Output, exactly as written, the lines below starting at the line containing "221 275 39.70" and ending at the line containing "310 435 4602". Drop the pictures and keep both end lines.

(Beginning of STUDY MATERIAL)

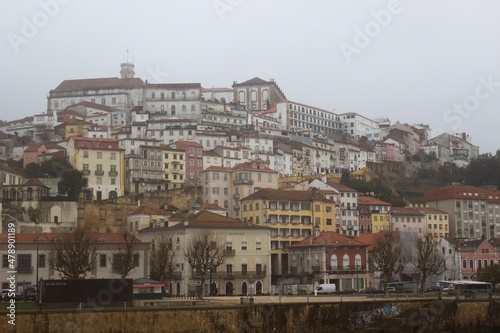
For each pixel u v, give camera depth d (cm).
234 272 17888
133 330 10156
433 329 12238
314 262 19025
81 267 14312
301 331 11256
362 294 16050
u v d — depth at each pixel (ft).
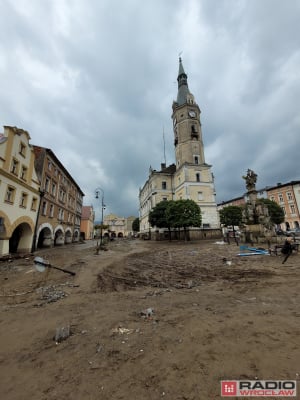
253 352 8.72
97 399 6.46
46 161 75.10
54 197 83.51
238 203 202.18
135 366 8.10
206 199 124.77
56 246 87.20
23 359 8.82
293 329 10.62
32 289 21.13
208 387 6.84
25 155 57.36
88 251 62.23
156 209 112.88
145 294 18.37
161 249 63.46
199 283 21.71
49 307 15.40
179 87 166.30
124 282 23.11
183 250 57.00
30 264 38.81
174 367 7.95
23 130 55.83
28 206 58.18
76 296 18.11
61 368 8.13
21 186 54.08
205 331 10.75
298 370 7.50
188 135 136.67
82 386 7.08
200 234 116.47
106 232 294.66
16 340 10.52
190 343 9.64
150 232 144.56
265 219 65.46
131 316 13.24
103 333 11.00
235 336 10.12
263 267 27.81
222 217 128.06
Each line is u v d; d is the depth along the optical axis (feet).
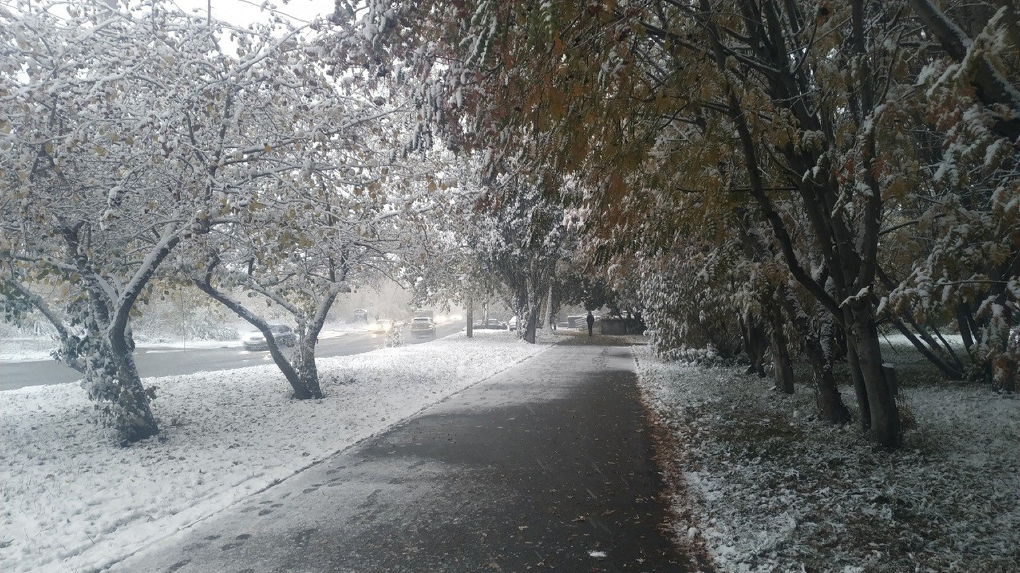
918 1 15.55
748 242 33.60
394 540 17.58
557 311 151.43
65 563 16.24
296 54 31.89
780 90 23.72
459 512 19.94
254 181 33.81
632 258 39.52
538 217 30.35
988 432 29.68
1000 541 16.81
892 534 17.48
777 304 38.45
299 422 35.50
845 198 22.31
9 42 26.63
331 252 43.06
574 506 20.47
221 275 39.70
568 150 18.65
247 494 22.16
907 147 18.11
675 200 23.76
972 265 17.02
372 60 26.22
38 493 22.06
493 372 63.46
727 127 23.82
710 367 66.28
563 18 16.47
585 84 17.29
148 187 32.14
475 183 43.11
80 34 28.19
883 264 32.12
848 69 21.18
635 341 118.93
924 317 16.30
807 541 17.01
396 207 42.06
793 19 24.26
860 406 29.45
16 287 30.42
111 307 32.53
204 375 59.26
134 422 30.07
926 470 23.52
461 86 22.58
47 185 29.12
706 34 21.48
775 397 43.73
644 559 16.10
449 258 54.34
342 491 22.43
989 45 12.64
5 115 25.26
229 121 31.22
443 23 22.79
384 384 52.34
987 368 44.27
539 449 28.84
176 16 31.12
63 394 47.21
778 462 25.70
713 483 22.77
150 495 21.93
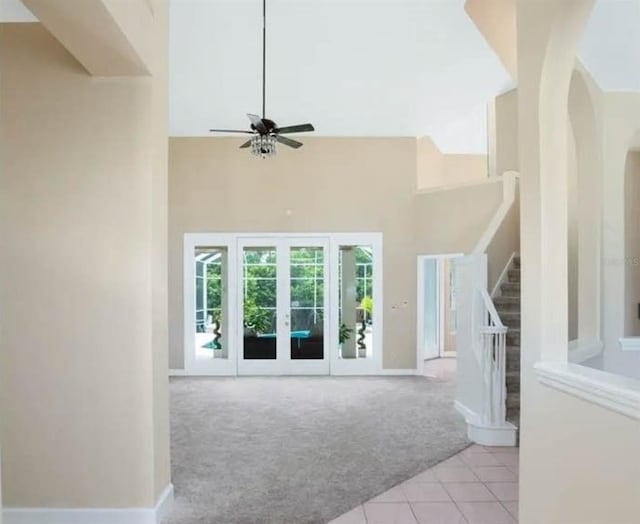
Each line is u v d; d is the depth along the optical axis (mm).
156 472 2932
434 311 9367
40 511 2867
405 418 5172
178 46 5215
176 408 5617
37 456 2885
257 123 4457
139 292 2898
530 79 2598
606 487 1943
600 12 3500
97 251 2908
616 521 1882
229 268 7645
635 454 1780
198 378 7367
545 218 2506
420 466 3805
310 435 4602
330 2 4527
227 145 7668
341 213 7660
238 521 2943
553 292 2490
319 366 7641
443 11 4703
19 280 2896
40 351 2891
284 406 5695
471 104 6777
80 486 2881
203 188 7672
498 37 4184
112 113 2914
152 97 2930
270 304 7688
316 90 6281
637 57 3908
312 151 7676
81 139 2910
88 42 2494
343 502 3191
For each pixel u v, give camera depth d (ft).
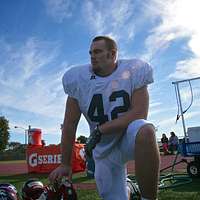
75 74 10.23
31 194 12.07
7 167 62.80
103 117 9.70
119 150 9.52
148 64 9.68
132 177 24.44
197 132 31.32
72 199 9.08
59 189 9.21
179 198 18.69
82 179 32.68
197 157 31.12
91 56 9.75
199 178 29.89
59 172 9.82
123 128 8.68
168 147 74.43
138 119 8.35
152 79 9.55
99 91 9.74
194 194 19.86
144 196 7.84
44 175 41.09
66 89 10.37
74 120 10.44
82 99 10.13
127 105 9.52
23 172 47.52
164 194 20.08
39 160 45.50
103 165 9.86
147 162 7.54
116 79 9.63
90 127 10.24
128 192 10.51
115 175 9.93
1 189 12.32
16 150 180.14
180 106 32.19
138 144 7.61
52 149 44.70
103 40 9.65
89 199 19.11
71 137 10.41
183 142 31.99
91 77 9.91
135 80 9.47
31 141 46.44
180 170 38.09
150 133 7.58
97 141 8.64
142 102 9.28
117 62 9.96
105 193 10.09
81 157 43.55
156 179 7.66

(End of STUDY MATERIAL)

> [SOLVED EXERCISE]:
221 275 39.70
568 150 18.65
247 494 22.16
907 147 18.11
675 200 23.76
972 265 17.02
372 60 26.22
38 493 22.06
493 372 63.46
727 127 23.82
710 367 66.28
563 18 16.47
585 84 17.29
148 187 32.14
475 183 43.11
80 34 28.19
883 264 32.12
848 69 21.18
635 341 118.93
924 317 16.30
807 541 17.01
396 207 42.06
793 19 24.26
860 406 29.45
16 287 30.42
111 307 32.53
204 375 59.26
134 422 30.07
926 470 23.52
461 86 22.58
47 185 29.12
706 34 21.48
775 397 43.73
644 559 16.10
449 258 54.34
342 491 22.43
989 45 12.64
5 115 25.26
229 121 31.22
443 23 22.79
384 384 52.34
987 368 44.27
539 449 28.84
176 16 31.12
63 394 47.21
778 462 25.70
713 483 22.77
150 495 21.93
Each line is u v d; d is the depth along the optical axis (mm).
156 472 2932
434 311 9367
40 511 2867
405 418 5172
178 46 5215
176 408 5617
37 456 2885
257 123 4457
139 292 2898
530 79 2598
606 487 1943
600 12 3500
97 251 2908
616 521 1882
229 268 7645
635 454 1780
198 378 7367
545 218 2506
420 466 3805
310 435 4602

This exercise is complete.